● **Task objective**: Continue the account of returning to Philadelphia by train, starting right after its last sentence.

● **Given text**:
========================================
Few pleasures for me exceed that of reading or writing while on a train. And everyone knows my peculiar and immoderate love of all forms of public transportation. For this reason, rather than drive into downtown Philadelphia today, I parked at a suburban station northeast of the city and took the train in. From Bristol, in lower Bucks County to downtown is about 45 minutes. But the ride closely recapitulates the daily commute I made for a year from Yardley (directly across the Delaware from Trenton) during my second year of grad school. Those daily meditative rides were the highlight of an otherwise beastly year.
The frequent flashing of Amtrak express trains zooming past on the center rails. The dilapidated strata of rowhouses like a cretaceous hillside after an earthquake, in tones of sepia and burgundy and dull tin, with organic splashes of graffiti on most smooth surfaces, like crushed dinosaurs. And rampant green summer vegetation poking and thrusting in every conceivable place, tropically exuberant but temporary, my seasonal knowledge reassures me.
And people and cars, yelling and thumping their urban rhythms respectively, on each corner, lounging and strolling and gazing and chatting. The city as universe.
I got off at 30th Street station. I'd deliberately not studied at map of the area – I'd been absent for 10 years – I'd find my way.
Kinesthetic memory is strange, miraculous thing. Well, I'm not sure that what happened was, technically speaking, kinesthetic memory, but, it was something programmed at a seemingly subconscious level. Without thought I wended through the station, down from the commuter platform, through the congested Amtrak lounge, out onto Market Street. To the left, squatting between the highrises just beyond the unseen Skookle River (OK, that's Schuylkill to you purists, but I so love the way it's pronounced), is the City Hall. But I turn right, down Market. On autopilot, I find my way two blocks west to 32nd, cut diagonally across the Drexel University campus, cross Walnut at 34th and angle in front of the prison-esque Van Pelt library of the U of Penn, and then up the tree shrouded Locust walk through the heart of the campus, to emerge at the western end at 40th looking for that coffee shop where I did, probably, 70% of the actual work for my Master's degree. It's gone.
========================================
● **Extracted material**:
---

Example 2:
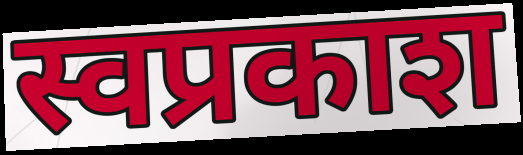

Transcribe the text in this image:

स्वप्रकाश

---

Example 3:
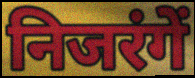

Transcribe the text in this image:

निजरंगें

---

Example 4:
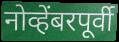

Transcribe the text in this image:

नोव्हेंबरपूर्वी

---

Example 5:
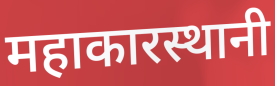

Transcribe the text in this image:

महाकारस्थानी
========================================
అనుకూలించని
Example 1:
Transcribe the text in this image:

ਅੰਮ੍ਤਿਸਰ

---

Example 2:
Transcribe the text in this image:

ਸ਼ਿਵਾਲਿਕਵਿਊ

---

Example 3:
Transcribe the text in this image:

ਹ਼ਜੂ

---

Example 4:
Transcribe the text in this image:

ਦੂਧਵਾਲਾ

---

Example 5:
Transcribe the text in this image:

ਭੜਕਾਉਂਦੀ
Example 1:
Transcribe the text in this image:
========================================
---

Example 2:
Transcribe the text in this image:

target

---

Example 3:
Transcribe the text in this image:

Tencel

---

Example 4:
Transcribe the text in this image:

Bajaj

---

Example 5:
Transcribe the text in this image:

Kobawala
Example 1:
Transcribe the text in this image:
========================================
● **Task answer**:
But this subconscious movement had placed me there unerringly: 40th and Locust – though I hadn't recalled the address or even it's exact relation to campus. That's what 2 years of pedestrian navigation of a fairly stable space can do for your body's memories, I guess. But coffee was out of the question – some Mexican upscale restaurant inhabits the corner now. I was very sad.
So I kept west on Locust and then zigzagged down to 43rd. Where I lived, that first year in Philly, before Michelle joined me here. At first, walking westward from campus, I worried the whole area had gentrified beyond recognition over the last decade, but, abruptly at 42nd, the ghetto kicked in, just as I remembered it. 43rd at Baltimore is still that wonderful edgy space between student slum and REAL slum. And there, on the northwest corner, the cheesesteak and pizza joint I used to go to.
How could I resist? I went inside – I don't think the menu has even changed. I mean, not in content, not even physically – aged red plastic above the counter, yellow letters. The place doesn't seem to be run by the same family though – I have vague recollections that before it was run by a Caribbean or East Indian family. Now it appears to be run by a very large and diverse African American family, every single one of whom were squeezed behind the counter. They couldn't move around back there, so they just passed boxes of pizza over each other's heads and argued among themselves from where each stood.
I ordered a cheesesteak with sweet and hot peppers, just like I used to, and got some iced tea. I watched some horrible movie on the TV with some men who had quart bottles of Budweiser and looked tired. The TV was a flat screen, now, I noticed. I guess some things change. The trolleys clanged and whirred past on Baltimore Ave. outside the window.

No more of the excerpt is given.